ACTION ITEM: Omit the pictures. Print each entry below exactly.

EXCERPTED DATA:
**********
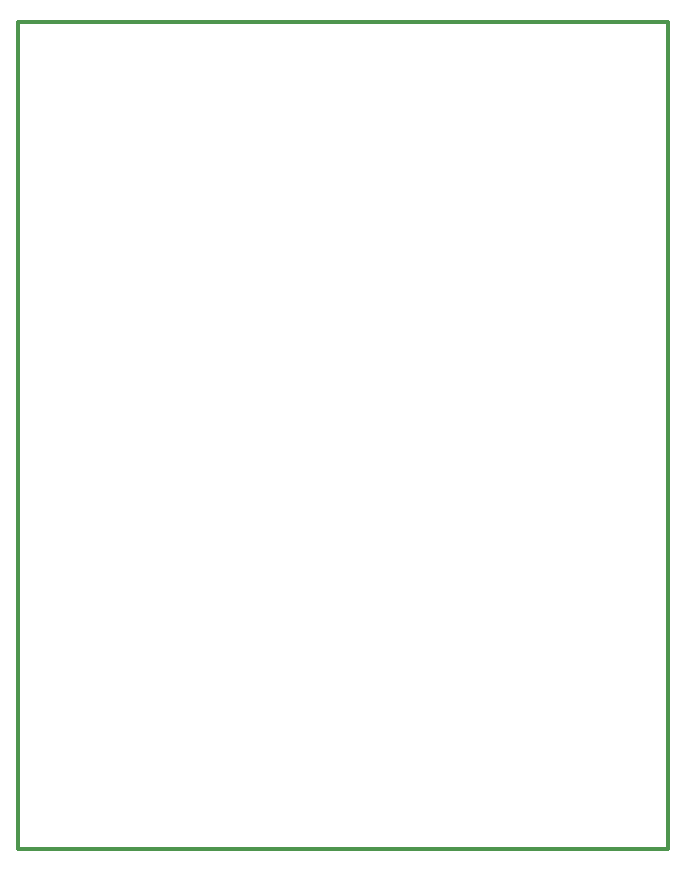
<source format=gm1>
G04 Layer_Color=16711935*
%FSLAX25Y25*%
%MOIN*%
G70*
G01*
G75*
%ADD31C,0.01181*%
D31*
X100795Y376969D02*
X317331D01*
X100795Y101295D02*
Y376969D01*
Y101295D02*
X317331D01*
Y376969D01*
M02*

</source>
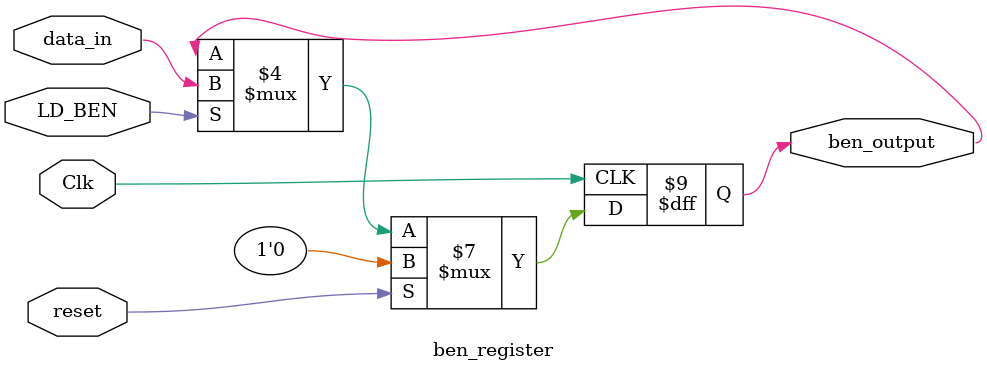
<source format=sv>
module ben(input logic Clk,
			              reset,
							  LD_BEN,
							  LD_CC,
			  input logic[2:0] IR_11_9,
			  input logic[15:0] ben_input,
			  output logic ben_output
			  );
			  
logic [2:0] logic_low_output;
logic [2:0] nzp;
logic	logic_up_output;	  
			  
logic_low logic_low_module(.*);
nzp nzp_module(.*);
logic_up logic_up_module(.*);
ben_register ben_register_module(.*, .data_in(logic_up_output));
			  
endmodule
			  
			  
module logic_low(input logic [15:0] ben_input,
					  output logic [2:0] logic_low_output
						);
//set destination register
		always_comb
		    begin
				if(ben_input[15] == 1'b1)
					logic_low_output = 3'b100;//set NZP = 100
				else if(ben_input == 16'h0000)
					logic_low_output = 3'b010;//set NZP = 010
				else
					logic_low_output = 3'b001;//set NZP = 001
			 end
			 
endmodule

module nzp( input logic Clk, 
								reset, 
								LD_CC,
				input logic[2:0] logic_low_output,
				output logic[2:0] nzp
				);
	always_ff @ (posedge Clk)
		begin
			if(reset == 1'b1)
				nzp <= 3'b0;
			else if(LD_CC)
				nzp <= logic_low_output;
		end
endmodule

module logic_up(input logic[2:0] nzp,
					 input logic[2:0] IR_11_9,
					 output logic logic_up_output

);
	always_comb
		begin
			logic_up_output = (nzp[2]&IR_11_9[2])|(nzp[1]&IR_11_9[1] | (nzp[0]&IR_11_9[0]));
		end
endmodule

			  
module ben_register(input logic Clk,
				 input logic reset,
				 input logic LD_BEN,
             input logic data_in,
				 output logic ben_output);
			
always_ff @ (posedge Clk)
begin 
	if(reset == 1'b1)
	   ben_output <= 1'b0;
	else if(LD_BEN == 1'b1)
		ben_output <= data_in;

end
endmodule

</source>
**********
WRITTEN SOLUTION:
<source format=gm1>
G04 Layer_Color=16711935*
%FSLAX25Y25*%
%MOIN*%
G70*
G01*
G75*
%ADD31C,0.01181*%
D31*
X100795Y376969D02*
X317331D01*
X100795Y101295D02*
Y376969D01*
Y101295D02*
X317331D01*
Y376969D01*
M02*

</source>
<source format=sv>
module ben(input logic Clk,
			              reset,
							  LD_BEN,
							  LD_CC,
			  input logic[2:0] IR_11_9,
			  input logic[15:0] ben_input,
			  output logic ben_output
			  );
			  
logic [2:0] logic_low_output;
logic [2:0] nzp;
logic	logic_up_output;	  
			  
logic_low logic_low_module(.*);
nzp nzp_module(.*);
logic_up logic_up_module(.*);
ben_register ben_register_module(.*, .data_in(logic_up_output));
			  
endmodule
			  
			  
module logic_low(input logic [15:0] ben_input,
					  output logic [2:0] logic_low_output
						);
//set destination register
		always_comb
		    begin
				if(ben_input[15] == 1'b1)
					logic_low_output = 3'b100;//set NZP = 100
				else if(ben_input == 16'h0000)
					logic_low_output = 3'b010;//set NZP = 010
				else
					logic_low_output = 3'b001;//set NZP = 001
			 end
			 
endmodule

module nzp( input logic Clk, 
								reset, 
								LD_CC,
				input logic[2:0] logic_low_output,
				output logic[2:0] nzp
				);
	always_ff @ (posedge Clk)
		begin
			if(reset == 1'b1)
				nzp <= 3'b0;
			else if(LD_CC)
				nzp <= logic_low_output;
		end
endmodule

module logic_up(input logic[2:0] nzp,
					 input logic[2:0] IR_11_9,
					 output logic logic_up_output

);
	always_comb
		begin
			logic_up_output = (nzp[2]&IR_11_9[2])|(nzp[1]&IR_11_9[1] | (nzp[0]&IR_11_9[0]));
		end
endmodule

			  
module ben_register(input logic Clk,
				 input logic reset,
				 input logic LD_BEN,
             input logic data_in,
				 output logic ben_output);
			
always_ff @ (posedge Clk)
begin 
	if(reset == 1'b1)
	   ben_output <= 1'b0;
	else if(LD_BEN == 1'b1)
		ben_output <= data_in;

end
endmodule

</source>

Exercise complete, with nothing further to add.